### Instructions to follow:
From the entries below, reproduce exactly the lines from the one with "Table 3. Total NPP and annual NPP (1982-2015)" through the one with "Source : Primary", both included, without images.
------------------------
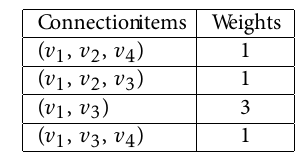
Figure 6. The connectionsbetweena 4-node DSF witha LEO satellite. Table 2. The weightsofconnectionitemsin a DSF with4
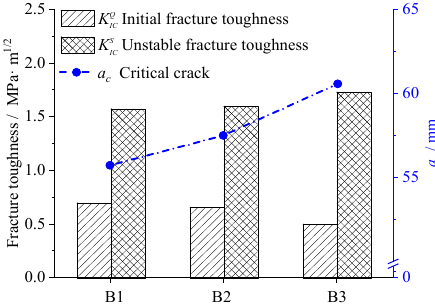
Figure 12. Fracture toughness and critical crack length.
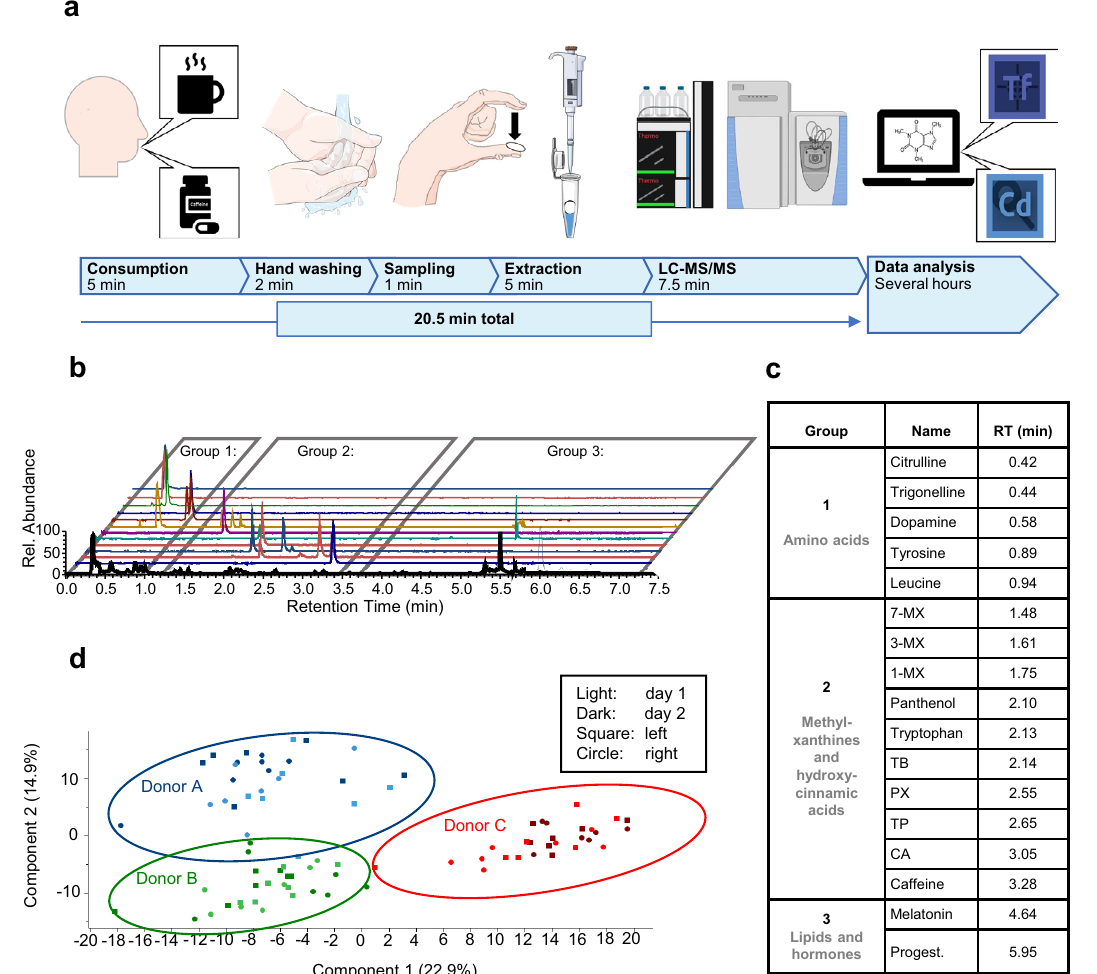
Fig. 1 Sweat from the fi ngertips enables individualised metabolic biomonitoring. A straight-forward work fl ow for sweat sampling and processing was established and successfully applied to proof-of-principle studies to investigate caffeine metabolism in an individualised fashion. a Graphical summary of the work fl ow including consumption of a cup of coffee or a caffeine capsule, sampling sweat from fi ngertips, the extraction of analytes and subsequent LC-MS/MS analysis as well as data analysis with respective durations in minutes. Panel a was modi fi ed from Servier Medical Art, licensed under a Creative Common Attribution 3.0 Generic License (http://smart.servier.com/) and BioRender (https://biorender.com/). Tf Trace fi nder Software, Cd Compound Discoverer Software (both Thermo Fisher Scienti fi c). b Extracted ion chromatograms of exemplary sweat components are shown. Based on their retention time, analytes were assigned to three groups as listed in c . c Identities of sweat constituents according to order of elution. CA chlorogenic acid, MX methylxanhine, PX paraxanthine, TB theobromine, TP theophylline, Progest. progesterone. d Principal component analysis (PCA) of fi nger sweat samples derived from the left (square) and right (circle) hand of three participants is depicted before and after coffee consumption at two different days (light and dark colour). PCA was calculated with a set of 250 metabolites (Supplementary Data 1) and successfully clustered the fi nger sweat samples according to the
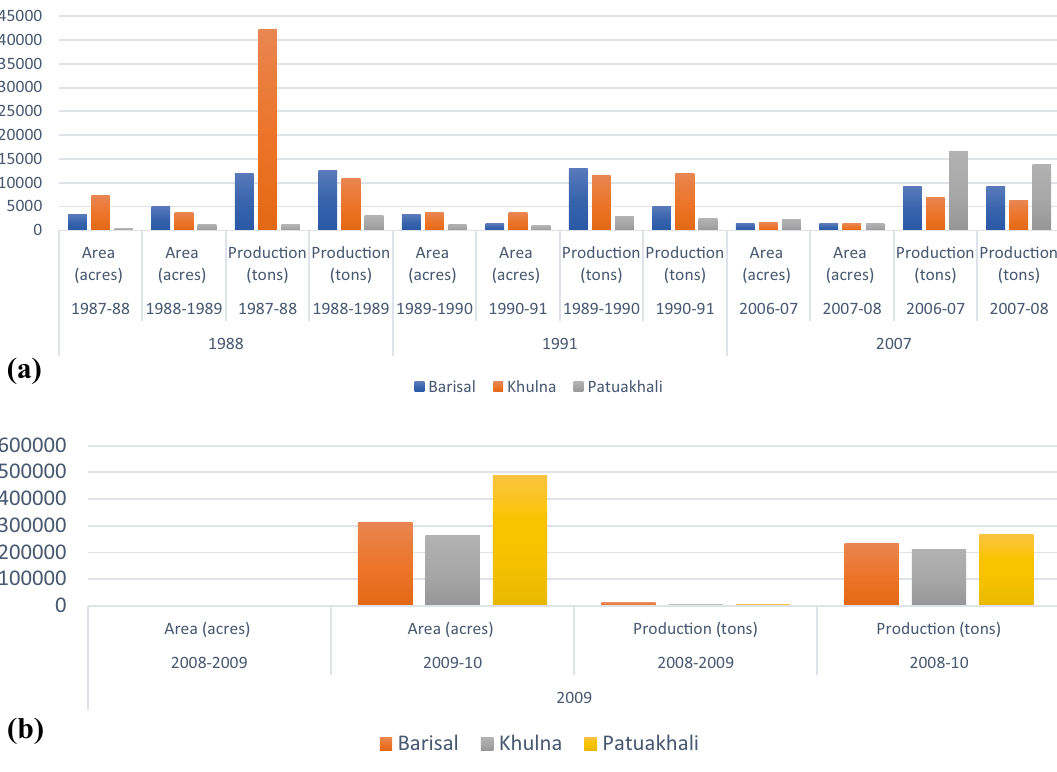
Fig. 7 a Production and area variance of potato for years 1988, 1991, 2007; b production and area variance of potato for years 2009. Source: “45 years Agriculture Statistics of Major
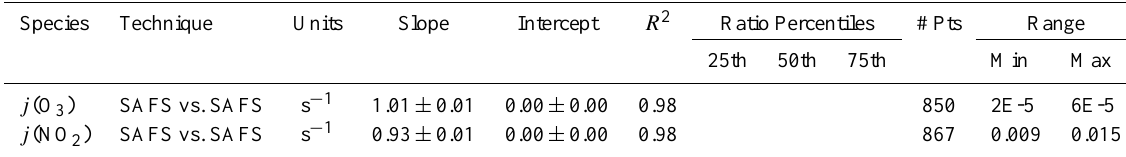
Table 3f. Statistical results of DC-8/C-130 intercomparison. j -values. NOTE: Technique is listed as X (C-130) vs. Y (DC-8). Species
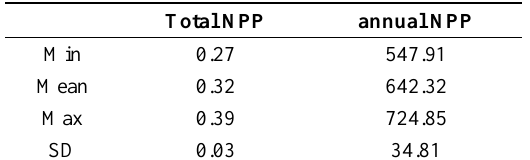
Table 3. Total NPP and annual NPP (1982-2015)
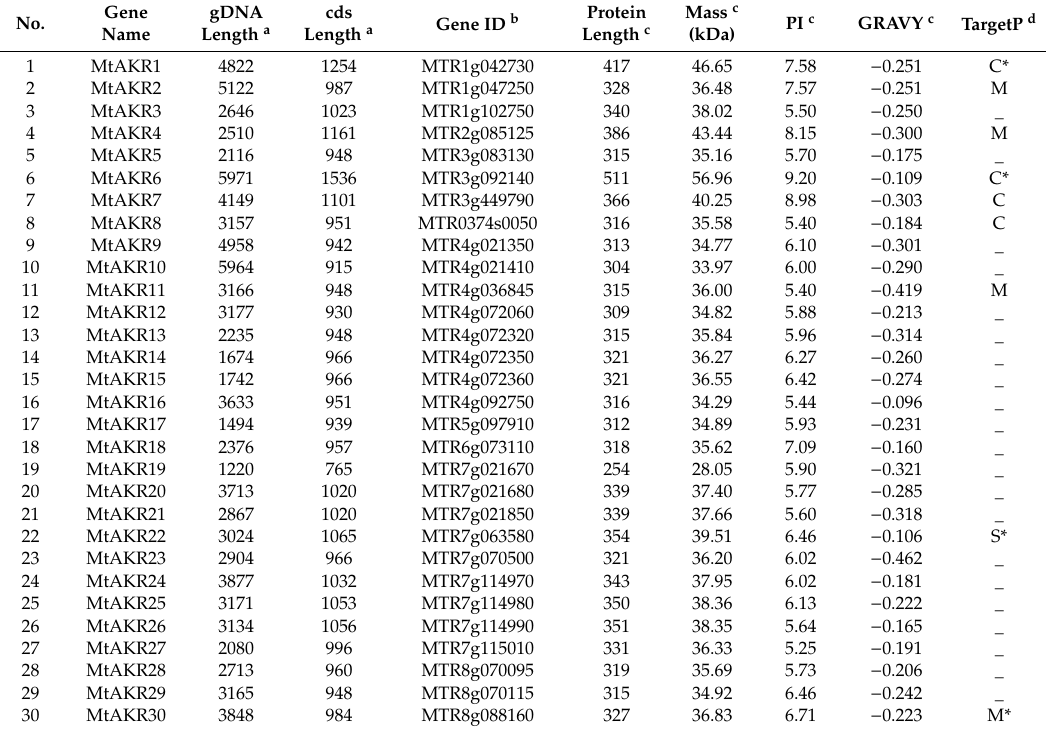
Table 1. The fundamental characteristics of candidate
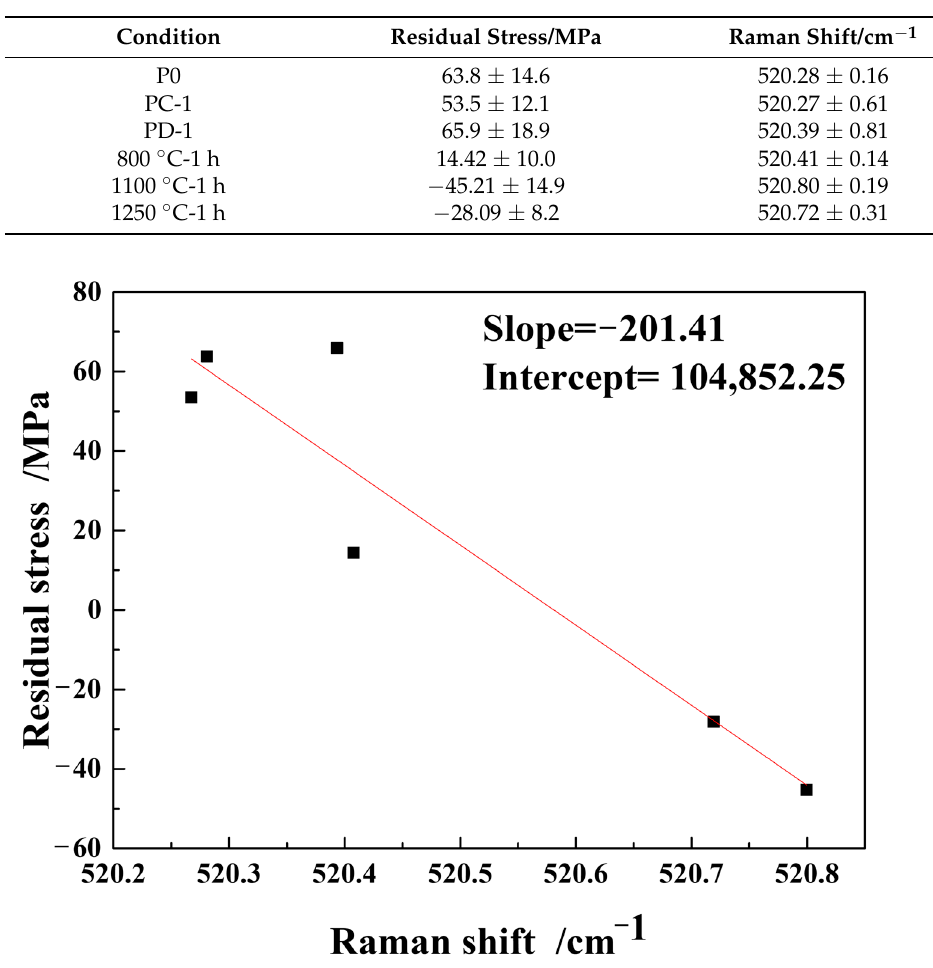
Table 5. Measurements of residual stress and Raman shift in typical coatings.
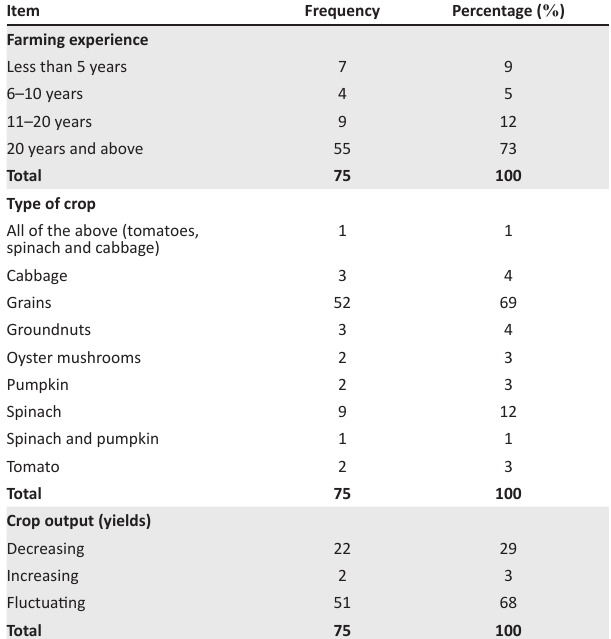
Source : Primary data collected for the study.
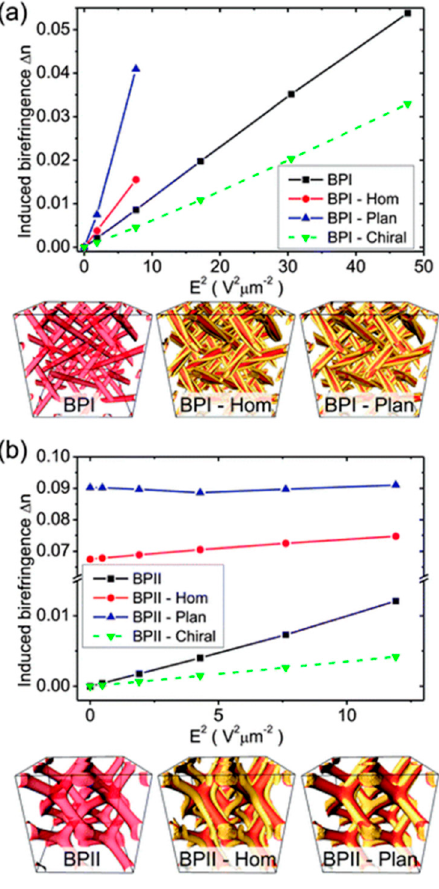
Figure 12. Kerr response of the templated blue phases with memorised blue phase surface anchoring, homeotropic surface anchoring, and planar degenerate anchoring. Plot of the induced birefringence for the different structures of ( a ) templated blue phase I and ( b ) templated blue phase II. For comparison, in ( a ) and ( b ), the induced birefringence calculated for templated blue phases with memorised blue phase surface anchoring filled with chiral nematic with a pitch = 0.651 mm for the blue phase I (BP I) and 0.590 mm for the blue phase II (BP II) templates (in green, dashed lines) are given. Reprinted with permission from Ravnik et al., Soft Matter , 2015 , 11 , 8417. Copyright (2015) American Chemical Society.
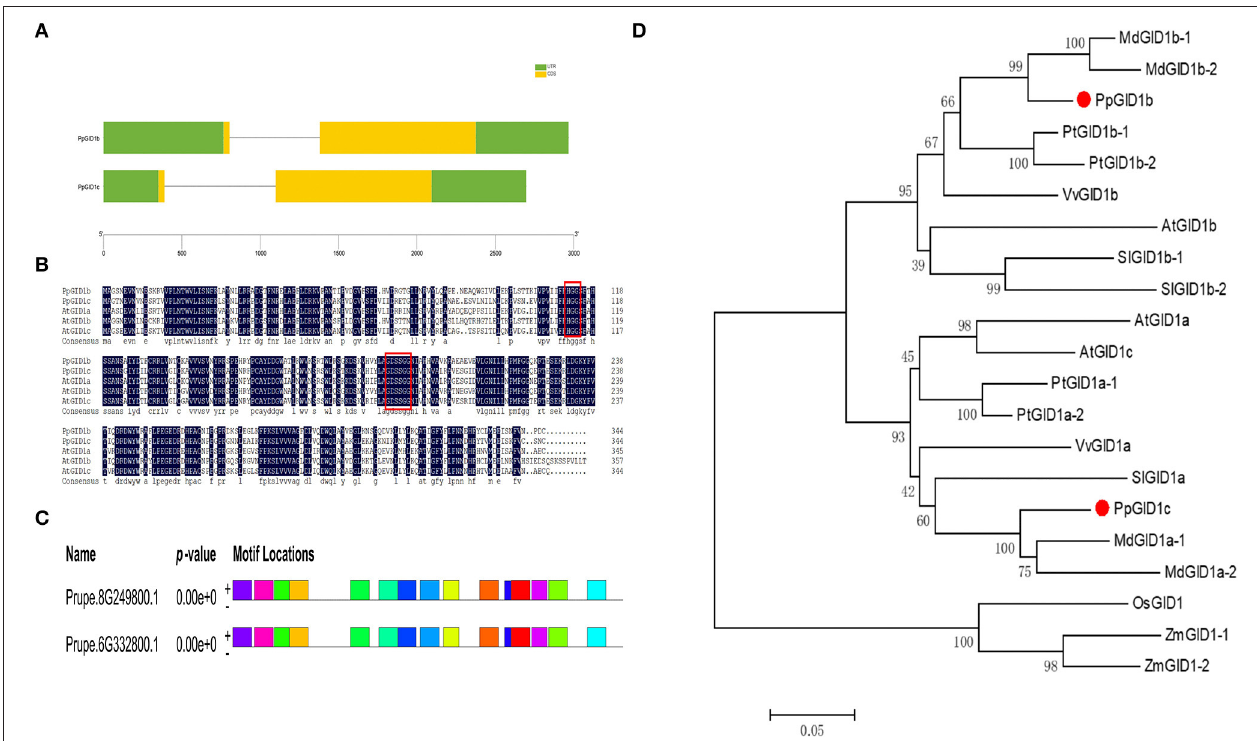
FIGURE 1 | Structure and protein sequence analyses of PpGID1b and PpGID1c. (A) PpGID1b and PpGID1c gene structure. The yellow parts indicate exons, the green parts indicate the CDS sequences, and the lines indicate introns. (B) Alignment of the amino acid sequences of PpGID1b and PpGID1c with AtGID1a, AtGID1b, and AtGID1c. The red boxes are marked with HGG and GDSSG domains. (C) Analysis of PpGID1 conserved elements. (D) Phylogenetic tree of gibberellin insensitive dwarf1 (GID1) proteins from different species. Prunus persica : Prupe.8G249800 (PpGID1b), Prupe.6G332800 (PpGID1c). Populus trichocarpa : Potri.005G040600 (PtGID1a-1), Potri.013G028700-(PtGID1a-2), Potri.002G213100 (PtGID1b-1), Potri.014G135900 (PtGID1b-2). Vitis vinifera : GSVIVG01022014001 (VvGID1a), GSVIVG01011037001 (VvGID1b). Arabidopsis thaliana : AT3G05120 (AtGID1a), AT3G63010(AtGID1b), AT5G27320 (AtGID1c). Solanum lycopersicum : Solyc01g098390 (SlGID1a), Solyc06g008870 (SlGID1b-1), Solyc09g074270 (SlGID1b-2). Oryza sativa : LOC_Os05g33730 (OsGID1). Zeamays: GRMZM2G173630_T01 (ZmGID1-1), GRMZM2G016605_T02 (ZmGID1-2). Malusdomestica : MDP0000319301(MdGID1a-1), MDP0000445131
------------------------
### Solution for this task:
Table 3. Total NPP and annual NPP (1982-2015)
Table 1. The fundamental characteristics of candidate
Table 5. Measurements of residual stress and Raman shift in typical coatings.
Source : Primary data collected for the study.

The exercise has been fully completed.